Feb 12, 2013

Amateur Astronomers Help Find Galaxy's Arms

Even a familiar night sky object can hold some interesting surprises. This is especially true when looked at with a fresh set of eyes. Or telescopes.

The image above is of Messier 106, a galaxy with an active supermassive black hole at its center. The image was composed of data from the Hubble Space Telescope, reprocessed by Robert Gendler for the Hubble Hidden Treasures competition. He included in the mosaic astrophotography from his own telescope and from that of fellow astroimager Jay GaBany to fill in the places where there were no Hubble data.

Though the galaxy’s structure is dominated by two large spiral arms, there are two fainter arms that can be seen in this image in red. These arms are not made of bright, newly formed stars like the other, but of very hot gas expelled from the region surrounding the supermassive black hole at the center. They are comprised of hot gas seen in infrared and in Hydrogen alpha emission.

When you look at M106 is non-visible wavelengths, this activity is even more obvious.

Another name for this galaxy is NGC4258, and this is also well known for the masers (or microwave lasers) found near the supermassive black hole in the center. These spots of water vapor that act like lasers have been tracked with exquisite precision by astronomers using the Very Long Baseline Array, giving an accurate measure of the distance to this galaxy at 24 million light years away, and the mass of its black hole at 40 million times the mass of the sun.

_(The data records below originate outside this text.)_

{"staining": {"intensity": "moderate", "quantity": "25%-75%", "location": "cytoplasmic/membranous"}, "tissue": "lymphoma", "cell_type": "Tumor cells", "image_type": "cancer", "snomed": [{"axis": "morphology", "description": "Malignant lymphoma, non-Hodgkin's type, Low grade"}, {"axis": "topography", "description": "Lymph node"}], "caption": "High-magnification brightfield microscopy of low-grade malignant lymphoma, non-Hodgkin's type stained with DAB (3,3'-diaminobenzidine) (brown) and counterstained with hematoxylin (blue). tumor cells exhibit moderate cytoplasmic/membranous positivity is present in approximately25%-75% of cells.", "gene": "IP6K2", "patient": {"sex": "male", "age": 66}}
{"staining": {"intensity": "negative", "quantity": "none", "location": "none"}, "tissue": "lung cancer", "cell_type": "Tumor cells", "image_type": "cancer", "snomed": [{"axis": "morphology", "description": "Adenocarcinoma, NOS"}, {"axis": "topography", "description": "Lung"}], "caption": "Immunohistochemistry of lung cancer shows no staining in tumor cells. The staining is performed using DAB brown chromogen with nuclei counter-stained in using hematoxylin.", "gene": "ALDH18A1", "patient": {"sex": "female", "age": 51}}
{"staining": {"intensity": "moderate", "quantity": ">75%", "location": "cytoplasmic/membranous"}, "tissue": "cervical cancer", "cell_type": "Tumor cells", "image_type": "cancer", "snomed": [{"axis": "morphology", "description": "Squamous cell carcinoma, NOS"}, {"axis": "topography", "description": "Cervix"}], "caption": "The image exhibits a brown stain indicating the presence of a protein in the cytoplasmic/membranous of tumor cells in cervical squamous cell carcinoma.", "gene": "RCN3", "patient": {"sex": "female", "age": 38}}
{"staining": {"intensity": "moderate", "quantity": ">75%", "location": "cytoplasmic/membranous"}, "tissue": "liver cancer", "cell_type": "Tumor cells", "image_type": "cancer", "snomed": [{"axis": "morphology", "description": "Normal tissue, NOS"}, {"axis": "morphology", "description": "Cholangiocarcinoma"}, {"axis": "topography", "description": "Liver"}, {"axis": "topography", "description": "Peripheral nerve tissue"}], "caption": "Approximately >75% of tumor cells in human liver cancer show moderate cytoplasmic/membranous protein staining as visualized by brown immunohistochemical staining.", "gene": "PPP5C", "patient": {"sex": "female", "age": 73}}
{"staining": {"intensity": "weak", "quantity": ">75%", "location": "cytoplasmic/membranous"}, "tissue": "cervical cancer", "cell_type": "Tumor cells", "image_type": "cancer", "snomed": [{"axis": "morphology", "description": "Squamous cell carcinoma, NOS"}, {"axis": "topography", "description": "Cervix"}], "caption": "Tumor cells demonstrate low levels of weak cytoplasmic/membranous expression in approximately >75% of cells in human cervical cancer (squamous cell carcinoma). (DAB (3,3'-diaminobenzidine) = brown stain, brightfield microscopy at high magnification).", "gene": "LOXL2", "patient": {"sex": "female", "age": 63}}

The supermassive black hole at the center is pulling material onto it, but not all that material can make it into the black hole at once. As a result, there is a disk of hot glowing material that powers a number of phenomena, including the small radio jets perpendicular to the disk and the water megamasers in the accretion disk. It also powers the wispy red gas forming the two newly seen spiral arms in the disk of the galaxy.